With the rise of additive manufacturing processes being utilized in rapid prototyping and low-volume production, it became necessary to develop technology to produce metal products. Laser sintering has existed since the 1980s; however, it took until the mid-1990s for this process to see significant adoption for use in additive manufacturing. There are now several branches of laser sintering-based additive manufacturing in everyday use. Laser sintering has been expanded to nonmetals and various metal alloys.
As these additive manufacturing processes become more refined, similar technologies have been developed along different lines. Electron beam additive manufacturing uses a focused electron beam as a heat source to fuse metal powder or wire together to form a product. As these two technologies have developed, companies in fields such as the medical appliance and aerospace industries have begun showing interest in full-scale production runs using these systems.
Materials produced via additive manufacturing (also called Material Incremental Manufacturing) are first created in a computer-aided drafting program like SolidWorks or CATIA. Special care must be given to ensure that the part conforms to the restrictions of the particular technology to be utilized.
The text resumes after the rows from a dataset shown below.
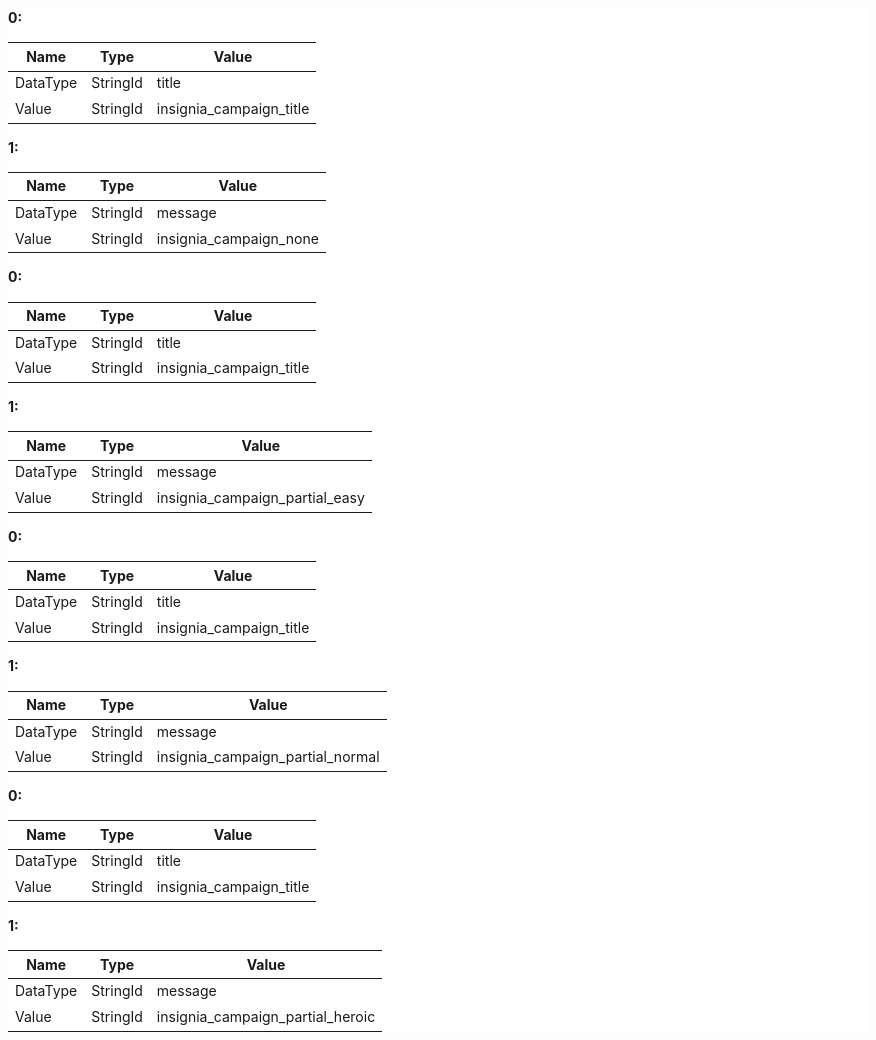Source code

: 
**0:**

Name	| Type	| Value
---	|---	|---	|
DataType	|StringId	|title
Value	|StringId	|insignia_campaign_title


**1:**

Name	| Type	| Value
---	|---	|---	|
DataType	|StringId	|message
Value	|StringId	|insignia_campaign_none


**0:**

Name	| Type	| Value
---	|---	|---	|
DataType	|StringId	|title
Value	|StringId	|insignia_campaign_title


**1:**

Name	| Type	| Value
---	|---	|---	|
DataType	|StringId	|message
Value	|StringId	|insignia_campaign_partial_easy


**0:**

Name	| Type	| Value
---	|---	|---	|
DataType	|StringId	|title
Value	|StringId	|insignia_campaign_title


**1:**

Name	| Type	| Value
---	|---	|---	|
DataType	|StringId	|message
Value	|StringId	|insignia_campaign_partial_normal


**0:**

Name	| Type	| Value
---	|---	|---	|
DataType	|StringId	|title
Value	|StringId	|insignia_campaign_title


**1:**

Name	| Type	| Value
---	|---	|---	|
DataType	|StringId	|message
Value	|StringId	|insignia_campaign_partial_heroic
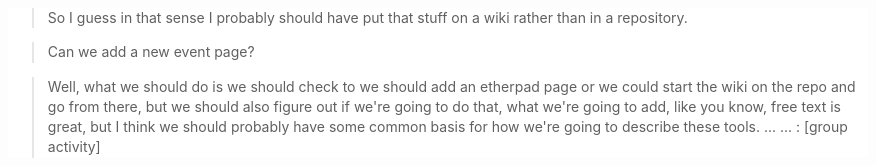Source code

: > So I guess in that sense I probably should have put that stuff on a wiki rather than in a repository.

> Can we add a new event page?

> Well, what we should do is we should check to we should add an etherpad page or we could start the wiki on the repo and go from there, but we should also figure out if we're going to do that, what we're going to add, like you know, free text is great, but I think we should probably have some common basis for how we're going to describe these tools. ... ... :
[group activity]
 
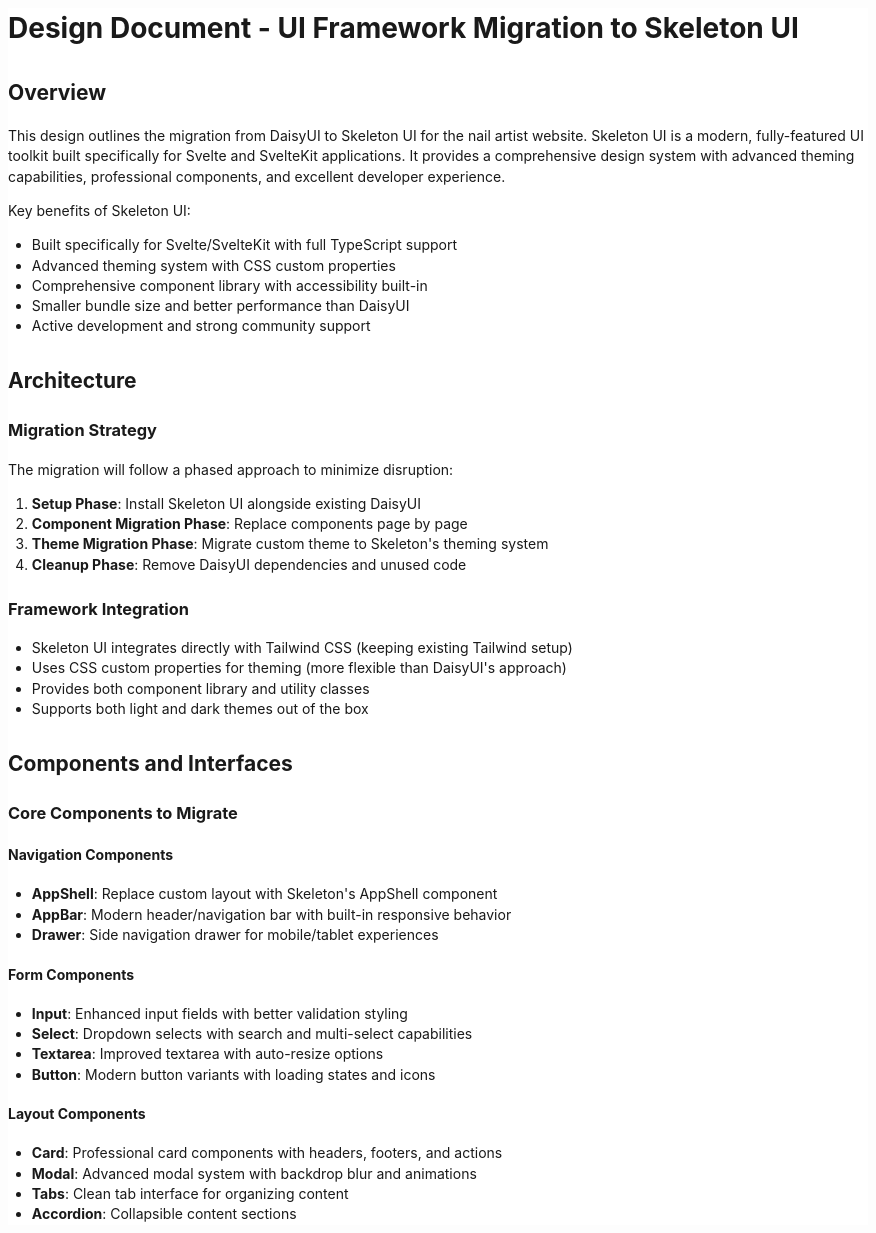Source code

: # Design Document - UI Framework Migration to Skeleton UI

## Overview

This design outlines the migration from DaisyUI to Skeleton UI for the nail artist website. Skeleton UI is a modern, fully-featured UI toolkit built specifically for Svelte and SvelteKit applications. It provides a comprehensive design system with advanced theming capabilities, professional components, and excellent developer experience.

Key benefits of Skeleton UI:
- Built specifically for Svelte/SvelteKit with full TypeScript support
- Advanced theming system with CSS custom properties
- Comprehensive component library with accessibility built-in
- Smaller bundle size and better performance than DaisyUI
- Active development and strong community support

## Architecture

### Migration Strategy
The migration will follow a phased approach to minimize disruption:

1. **Setup Phase**: Install Skeleton UI alongside existing DaisyUI
2. **Component Migration Phase**: Replace components page by page
3. **Theme Migration Phase**: Migrate custom theme to Skeleton's theming system
4. **Cleanup Phase**: Remove DaisyUI dependencies and unused code

### Framework Integration
- Skeleton UI integrates directly with Tailwind CSS (keeping existing Tailwind setup)
- Uses CSS custom properties for theming (more flexible than DaisyUI's approach)
- Provides both component library and utility classes
- Supports both light and dark themes out of the box

## Components and Interfaces

### Core Components to Migrate

#### Navigation Components
- **AppShell**: Replace custom layout with Skeleton's AppShell component
- **AppBar**: Modern header/navigation bar with built-in responsive behavior
- **Drawer**: Side navigation drawer for mobile/tablet experiences

#### Form Components
- **Input**: Enhanced input fields with better validation styling
- **Select**: Dropdown selects with search and multi-select capabilities
- **Textarea**: Improved textarea with auto-resize options
- **Button**: Modern button variants with loading states and icons

#### Layout Components
- **Card**: Professional card components with headers, footers, and actions
- **Modal**: Advanced modal system with backdrop blur and animations
- **Tabs**: Clean tab interface for organizing content
- **Accordion**: Collapsible content sections

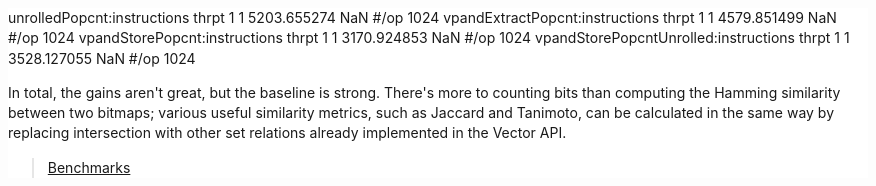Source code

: </tr>
<tr>
<td>unrolledPopcnt:instructions</td>
<td>thrpt</td>
<td>1</td>
<td>1</td>
<td>5203.655274</td>
<td>NaN</td>
<td>#/op</td>
<td>1024</td>
</tr>
<tr>
<td>vpandExtractPopcnt:instructions</td>
<td>thrpt</td>
<td>1</td>
<td>1</td>
<td>4579.851499</td>
<td>NaN</td>
<td>#/op</td>
<td>1024</td>
</tr>
<tr>
<td>vpandStorePopcnt:instructions</td>
<td>thrpt</td>
<td>1</td>
<td>1</td>
<td>3170.924853</td>
<td>NaN</td>
<td>#/op</td>
<td>1024</td>
</tr>
<tr>
<td>vpandStorePopcntUnrolled:instructions</td>
<td>thrpt</td>
<td>1</td>
<td>1</td>
<td>3528.127055</td>
<td>NaN</td>
<td>#/op</td>
<td>1024</td>
</tr>
</tbody></table>
</dov>

In total, the gains aren't great, but the baseline is strong. There's more to counting bits than computing the Hamming similarity between two bitmaps; various useful similarity metrics, such as Jaccard and Tanimoto, can be calculated in the same way by replacing intersection with other set relations already implemented in the Vector API. 


<blockquote><a href="https://github.com/richardstartin/vectorbenchmarks/blob/master/src/main/java/com/openkappa/panama/vectorbenchmarks/IntersectionCardinality.java" rel="noopener" target="_blank">Benchmarks</a></blockquote>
Additional consideration should be given to using the special features available to MIM, such as hollow shells, internal undercuts, and internal cavities. The product model to be created via AM is then tessellated and exported using the standard triangle language file format for use in developing the code for use with the additive manufacturing device.
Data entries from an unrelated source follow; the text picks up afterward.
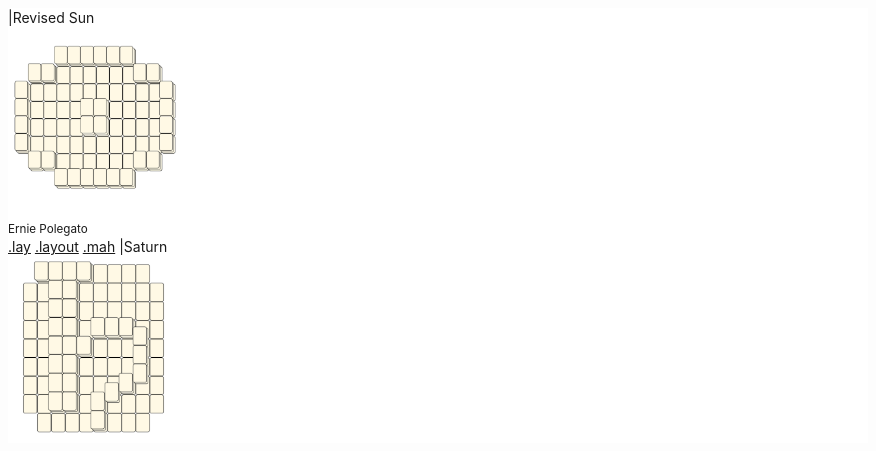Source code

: |Revised Sun<br><img src="./eplayastro/revised_sun_2.svg" height="180" width="175"><br> <sub>Ernie Polegato</sub> <br>[.lay](./eplayastro/revised_sun_2.lay)  [.layout](./eplayastro/revised_sun_2.layout)  [.mah](./eplayastro/revised_sun_2.mah) |Saturn<br><img src="./eplayastro/saturn_3.svg" height="180" width="175"><br>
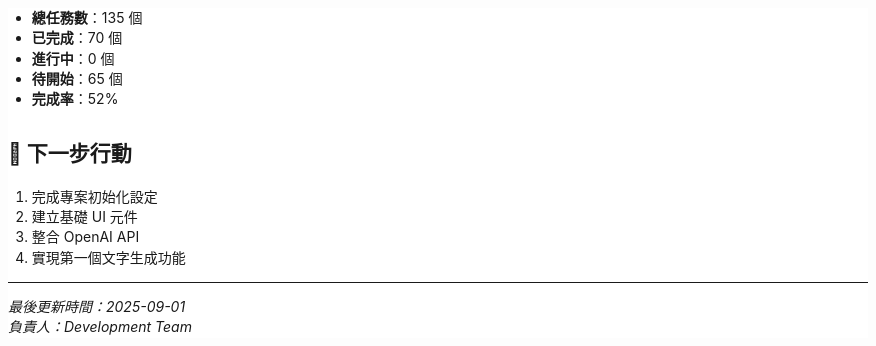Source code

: - **總任務數**：135 個
- **已完成**：70 個
- **進行中**：0 個
- **待開始**：65 個
- **完成率**：52%

## 🎯 下一步行動

1. 完成專案初始化設定
2. 建立基礎 UI 元件
3. 整合 OpenAI API
4. 實現第一個文字生成功能

---

*最後更新時間：2025-09-01*  
*負責人：Development Team*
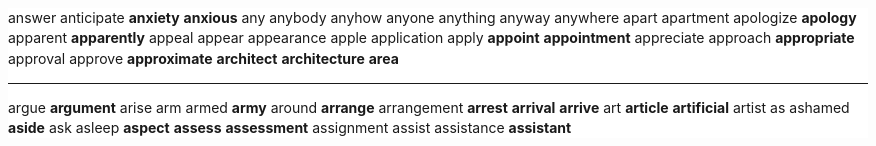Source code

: answer 
anticipate 
**anxiety** 
**anxious** 
any 
anybody 
anyhow 
anyone 
anything 
anyway 
anywhere 
apart 
apartment 
apologize 
**apology** 
apparent 
**apparently** 
appeal 
appear 
appearance 
apple 
application 
apply 
**appoint** 
**appointment** 
appreciate 
approach 
**appropriate** 
approval 
approve 
**approximate** 
**architect** 
**architecture** 
**area** 
***
argue 
**argument** 
arise 
arm 
armed 
**army** 
around 
**arrange** 
arrangement 
**arrest** 
**arrival** 
**arrive** 
art 
**article** 
**artificial** 
artist 
as 
ashamed 
**aside** 
ask 
asleep 
**aspect** 
**assess** 
**assessment** 
assignment 
assist 
assistance 
**assistant**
STL files capture mesh data on the overall shape of the part, which is then imported into a toolpath generation program such as Repetier or CURA. Toolpaths are created for the MIM printer in the form of Gcode. This code will carry machine-specific data from deposition speeds to laser power levels. Gcode may be uploaded to the rapid prototyping device via Internet connectivity or SD card.
Initially, the creation of metal products through additive manufacturing processes was limited to the molds used in casting. Polymer and wax-based molds were printed using extrusion technologies, allowing for investment casting of a metal product. Investment casting is where disposable molds are created from a master mold. These disposable molds are then filled with molten metal. After the molten metal has solidified, the disposable mold is melted off the product. The product is then machined to achieve the desired surface finish and tolerances.
Technological advancement would see the introduction of focused energy systems such as laser and electron beam sintering and melting systems. As industry leaders recognized the potential advantages of such systems, greater research occurred in these areas. Present-day research is focused on optimizing relatively exotic alloys and applications of on-demand manufacturing in microgravity environments such as the International Space Station.
Laser stereo-lithography, laser beam, and electron beam additive manufacturing processes have rapidly advanced since their inception. These manufacturing processes have been improved from rapid prototyping to full-scale production systems for highly sophisticated parts. Resin curing through ultraviolet laser use allows for low-cost, lightweight prototype parts in a fraction of the time required through traditional manufacturing systems. The unique material structures possible through sintering and powder melting processes allow design engineers to construct designed alloy structures not possible through any other method.
Most ongoing research in these three technologies primarily involves enabling a more comprehensive array of materials for use in additive manufacturing. This research centers around the parameters required to produce usable parts for a given material. Over time, more exotic materials can be created using additive manufacturing.
Eventually, additive manufacturing will allow the creation of materials that are impossible using modern manufacturing systems. These future materials will likely involve exotic ceramics and element agents to obtain useful electrical, mechanical, thermal, and magnetic characteristics.
As optimization research continues, additional materials can be created using the methods outlined in this review. Eventually, future additive manufacturing advancements may allow for design-to-order materials to match desired physical properties for a given part or product. Instead of selecting materials to achieve desired physical characteristics, future advances may allow for precise tuning of chemicals to match all desired parameters for a given situation perfectly.